## Try it
Given the material below, output exactly the lines from the line with "candlestick: present [1149,900,1273,984]" to the line with "ceramic pitcher: none", both ends included, and no other lines.

--

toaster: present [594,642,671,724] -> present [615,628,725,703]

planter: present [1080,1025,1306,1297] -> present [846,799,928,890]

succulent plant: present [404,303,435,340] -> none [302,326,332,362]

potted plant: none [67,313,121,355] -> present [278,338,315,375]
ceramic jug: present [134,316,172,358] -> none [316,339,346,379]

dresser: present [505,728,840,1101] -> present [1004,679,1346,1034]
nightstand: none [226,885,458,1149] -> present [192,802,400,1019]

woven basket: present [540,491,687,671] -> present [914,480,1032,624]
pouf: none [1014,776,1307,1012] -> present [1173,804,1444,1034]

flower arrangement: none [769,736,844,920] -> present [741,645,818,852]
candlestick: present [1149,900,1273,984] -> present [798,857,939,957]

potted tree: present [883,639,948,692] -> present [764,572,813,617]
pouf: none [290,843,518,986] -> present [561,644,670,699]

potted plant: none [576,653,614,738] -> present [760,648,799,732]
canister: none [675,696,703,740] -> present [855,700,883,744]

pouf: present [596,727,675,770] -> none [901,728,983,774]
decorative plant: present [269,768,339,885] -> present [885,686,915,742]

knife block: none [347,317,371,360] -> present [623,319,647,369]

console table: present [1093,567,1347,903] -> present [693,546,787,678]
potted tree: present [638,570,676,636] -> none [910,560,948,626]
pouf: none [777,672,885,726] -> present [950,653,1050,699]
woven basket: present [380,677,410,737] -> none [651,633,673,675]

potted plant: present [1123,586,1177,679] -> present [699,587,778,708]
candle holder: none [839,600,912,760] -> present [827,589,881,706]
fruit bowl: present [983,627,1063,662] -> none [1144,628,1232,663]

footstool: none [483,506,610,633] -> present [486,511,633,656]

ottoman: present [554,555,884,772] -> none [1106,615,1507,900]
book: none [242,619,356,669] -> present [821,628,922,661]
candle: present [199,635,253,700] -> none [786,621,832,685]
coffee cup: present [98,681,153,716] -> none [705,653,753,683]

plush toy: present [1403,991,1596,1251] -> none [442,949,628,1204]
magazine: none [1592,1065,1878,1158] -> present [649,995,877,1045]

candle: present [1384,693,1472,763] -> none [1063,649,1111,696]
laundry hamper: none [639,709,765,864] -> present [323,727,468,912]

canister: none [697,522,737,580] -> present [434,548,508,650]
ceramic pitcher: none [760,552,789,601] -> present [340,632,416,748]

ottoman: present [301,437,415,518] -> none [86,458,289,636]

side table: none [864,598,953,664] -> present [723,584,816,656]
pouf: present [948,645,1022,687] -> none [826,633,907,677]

--

## Result of the exercise
candlestick: present [1149,900,1273,984] -> present [798,857,939,957]

potted tree: present [883,639,948,692] -> present [764,572,813,617]
pouf: none [290,843,518,986] -> present [561,644,670,699]

potted plant: none [576,653,614,738] -> present [760,648,799,732]
canister: none [675,696,703,740] -> present [855,700,883,744]

pouf: present [596,727,675,770] -> none [901,728,983,774]
decorative plant: present [269,768,339,885] -> present [885,686,915,742]

knife block: none [347,317,371,360] -> present [623,319,647,369]

console table: present [1093,567,1347,903] -> present [693,546,787,678]
potted tree: present [638,570,676,636] -> none [910,560,948,626]
pouf: none [777,672,885,726] -> present [950,653,1050,699]
woven basket: present [380,677,410,737] -> none [651,633,673,675]

potted plant: present [1123,586,1177,679] -> present [699,587,778,708]
candle holder: none [839,600,912,760] -> present [827,589,881,706]
fruit bowl: present [983,627,1063,662] -> none [1144,628,1232,663]

footstool: none [483,506,610,633] -> present [486,511,633,656]

ottoman: present [554,555,884,772] -> none [1106,615,1507,900]
book: none [242,619,356,669] -> present [821,628,922,661]
candle: present [199,635,253,700] -> none [786,621,832,685]
coffee cup: present [98,681,153,716] -> none [705,653,753,683]

plush toy: present [1403,991,1596,1251] -> none [442,949,628,1204]
magazine: none [1592,1065,1878,1158] -> present [649,995,877,1045]

candle: present [1384,693,1472,763] -> none [1063,649,1111,696]
laundry hamper: none [639,709,765,864] -> present [323,727,468,912]

canister: none [697,522,737,580] -> present [434,548,508,650]
ceramic pitcher: none [760,552,789,601] -> present [340,632,416,748]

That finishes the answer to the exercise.